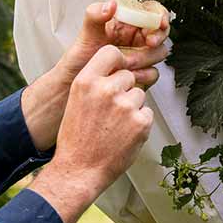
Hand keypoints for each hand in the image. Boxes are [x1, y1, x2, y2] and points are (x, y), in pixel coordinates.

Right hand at [30, 45, 153, 222]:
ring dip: (132, 108)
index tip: (117, 70)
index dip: (117, 62)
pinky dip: (139, 124)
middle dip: (124, 90)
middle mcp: (105, 90)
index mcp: (86, 82)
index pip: (111, 53)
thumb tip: (116, 71)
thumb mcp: (75, 101)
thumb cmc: (76, 138)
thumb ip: (94, 82)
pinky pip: (147, 113)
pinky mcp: (141, 122)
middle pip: (129, 76)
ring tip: (114, 126)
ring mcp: (125, 106)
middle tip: (110, 112)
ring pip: (139, 95)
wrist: (79, 170)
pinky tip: (123, 135)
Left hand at [55, 0, 170, 89]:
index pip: (151, 11)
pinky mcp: (141, 72)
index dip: (159, 15)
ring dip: (145, 58)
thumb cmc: (80, 57)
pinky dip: (142, 74)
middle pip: (161, 32)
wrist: (76, 82)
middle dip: (157, 37)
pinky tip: (127, 75)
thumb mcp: (86, 34)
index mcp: (127, 21)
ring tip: (124, 63)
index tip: (159, 23)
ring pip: (159, 53)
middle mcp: (136, 37)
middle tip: (149, 42)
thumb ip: (96, 15)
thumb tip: (112, 4)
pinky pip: (152, 73)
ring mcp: (140, 55)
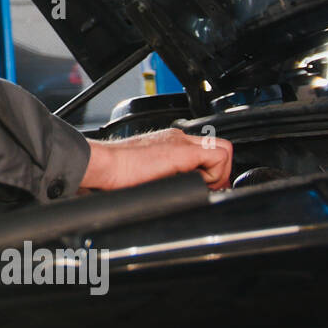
* * * * *
→ **TASK ITEM**:
Reproduce the data above line for line, from its first line through the line containing "pinky pip: (152, 73)", both ends included, with the pictures omitted and nothing more.

→ **RESPONSE AREA**:
Hand keypoints for each hand in the image. Boxes are [x1, y1, x2, y2] and points are (x, y), in pixel coordinates.

Right hand at [30, 45, 153, 222]:
ring dip: (132, 108)
index tip: (117, 70)
index dip: (117, 62)
pinky dip: (139, 124)
middle dip: (124, 90)
middle mcp: (105, 90)
index mcp: (86, 82)
index pip: (111, 53)
thumb tip: (116, 71)
thumb mcp: (75, 101)
thumb cmc: (76, 138)
thumb ip: (94, 82)
pinky pip: (147, 113)
pinky mcp: (141, 122)
middle pip: (129, 76)
ring tip: (114, 126)
ring mcp: (125, 106)
middle tip: (110, 112)
ring pip: (139, 95)
wrist: (79, 170)
pinky tip: (123, 135)
Left hand at [55, 0, 170, 89]:
index pip: (151, 11)
pinky mcp: (141, 72)
index dip: (159, 15)
ring dip: (145, 58)
thumb cmc: (80, 57)
pinky dip: (142, 74)
middle pip: (161, 32)
wrist: (76, 82)
middle dip: (157, 37)
pinky tip: (127, 75)
thumb mcp: (86, 34)
index mcp: (127, 21)
ring tip: (124, 63)
index tip: (159, 23)
ring pip: (159, 53)
middle mcp: (136, 37)
middle tip: (149, 42)
thumb ip: (96, 15)
thumb tip: (112, 4)
pinky pip: (152, 73)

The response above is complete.